This is a Q&D test of https://github.com/pemistahl/lingua-rs on South African languages.
I initially ran tests on a single sentence translated to the languages that I know. I'd like to test out subtle differences between Zulu and Xhosa, Tswana and Sotho (I suspect Sepedi is classified as 'Sotho' too).

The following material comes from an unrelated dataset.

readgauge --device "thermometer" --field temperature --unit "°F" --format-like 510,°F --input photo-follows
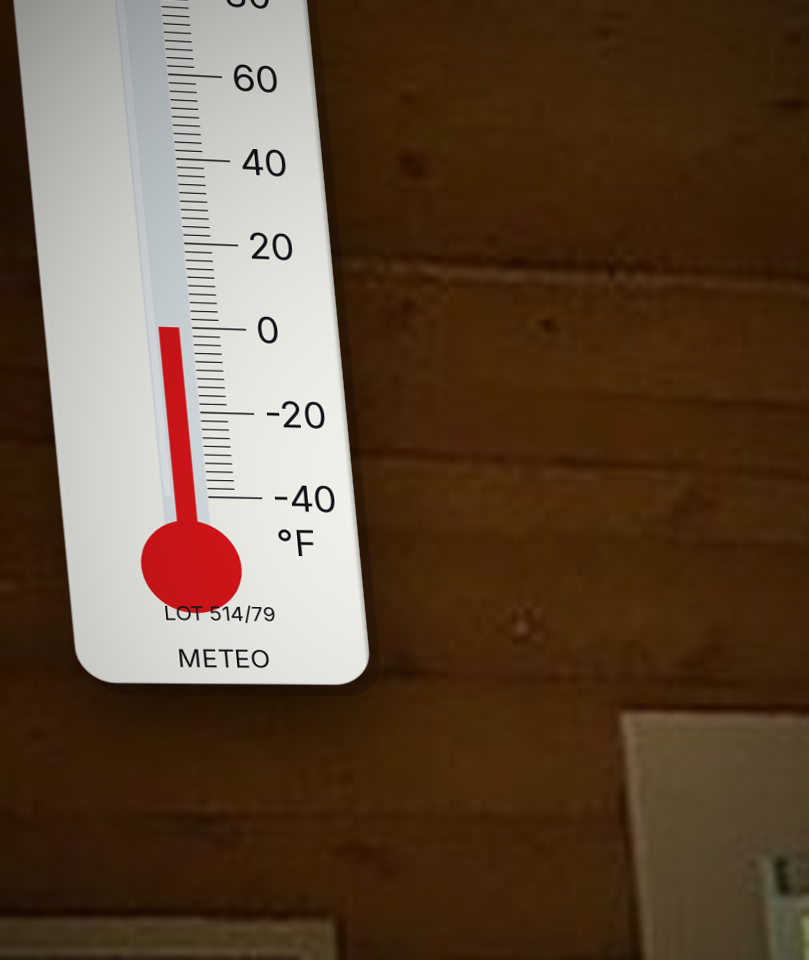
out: 0,°F
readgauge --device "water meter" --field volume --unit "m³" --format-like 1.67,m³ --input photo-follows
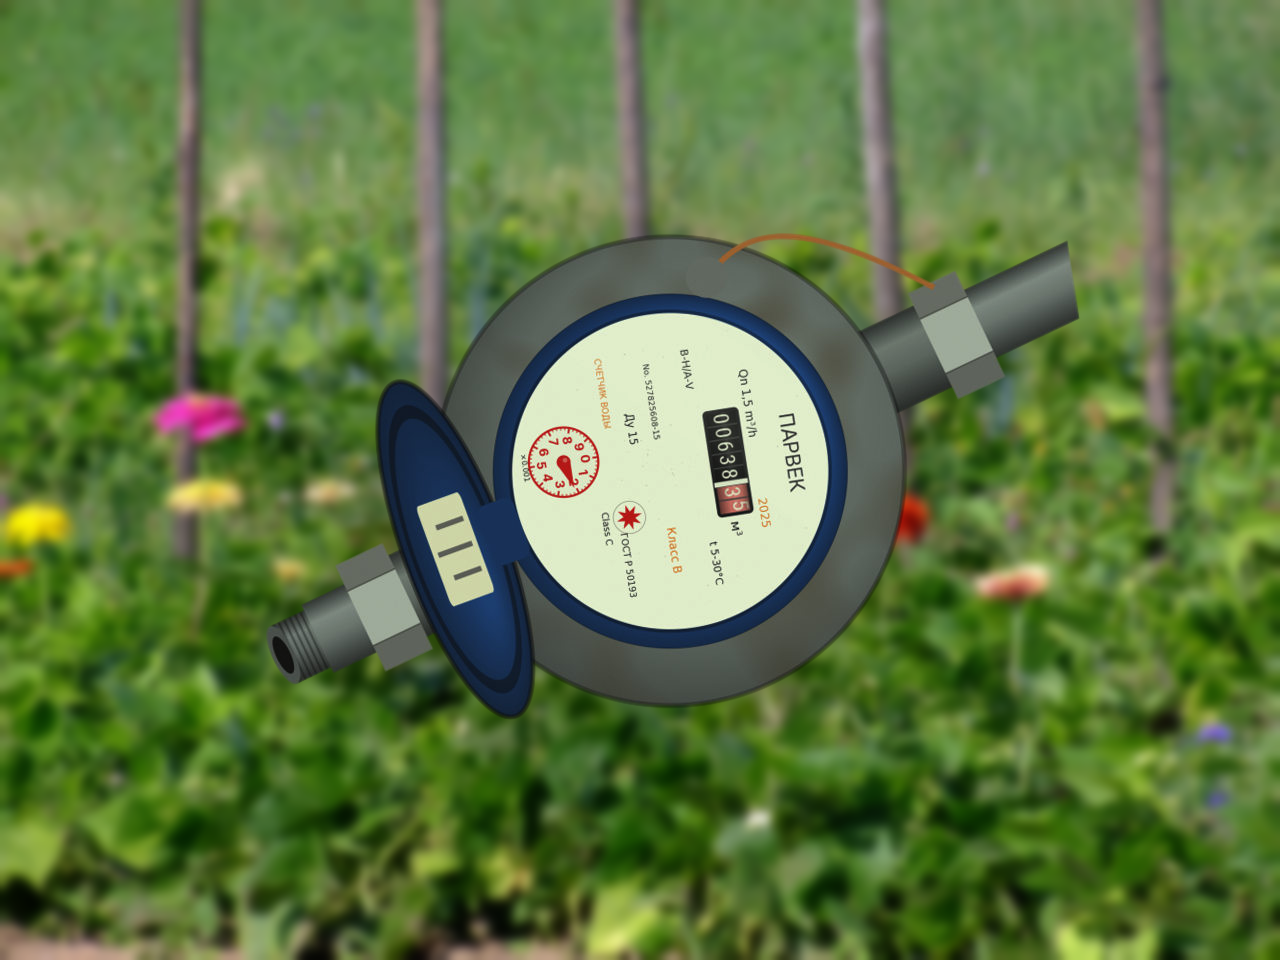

You might have to be familiar with the Rust language, but to make things easy:
- Go to rustup.rs, and follow the guide on installing Rust (stable is fine)
- Clone this repo
- Run
cargo run --release
cargo
is the package manager and code builder (think of it as equivalent to npm
or cmake
).
The --release
flag tells the compiler to optimise the binary being created, otherwise this might feel slow.
Enjoy!
The initial commits tested this with a sentence "Our king is very wise", translated to Afrikaans, Sotho, Tswana, Xhosa and Zulu.
// test 1
let detected_language: Option<Language> = detector.detect_language_of("Kgosi ya rona e botlhale thata");
println!("The detected language is {:?}", detected_language);
assert_eq!(detected_language, Some(Tswana));
// test 2
let detected_language: Option<Language> = detector.detect_language_of("Morena oa rona o bohlale haholo");
println!("The detected language is {:?}", detected_language);
assert_eq!(detected_language, Some(Sotho));
// test 3
let detected_language: Option<Language> = detector.detect_language_of("Ons koning is baie wys");
println!("The detected language is {:?}", detected_language);
assert_eq!(detected_language, Some(Afrikaans));
// test 4
let detected_language: Option<Language> = detector.detect_language_of("Ukumkani wethu ulumke kakhulu");
println!("The detected language is {:?}", detected_language);
assert_eq!(detected_language, Some(Xhosa));
// test 5
let detected_language: Option<Language> = detector.detect_language_of("Inkosi yethu ihlakaniphe kakhulu");
println!("The detected language is {:?}", detected_language);
assert_eq!(detected_language, Some(Zulu));
The output of the run is:
Running `target\release\lingua-mzansi.exe`
The detected language is Some(Tswana)
The detected language is Some(Sotho)
The detected language is Some(Afrikaans)
The detected language is Some(Xhosa)
The detected language is Some(Zulu)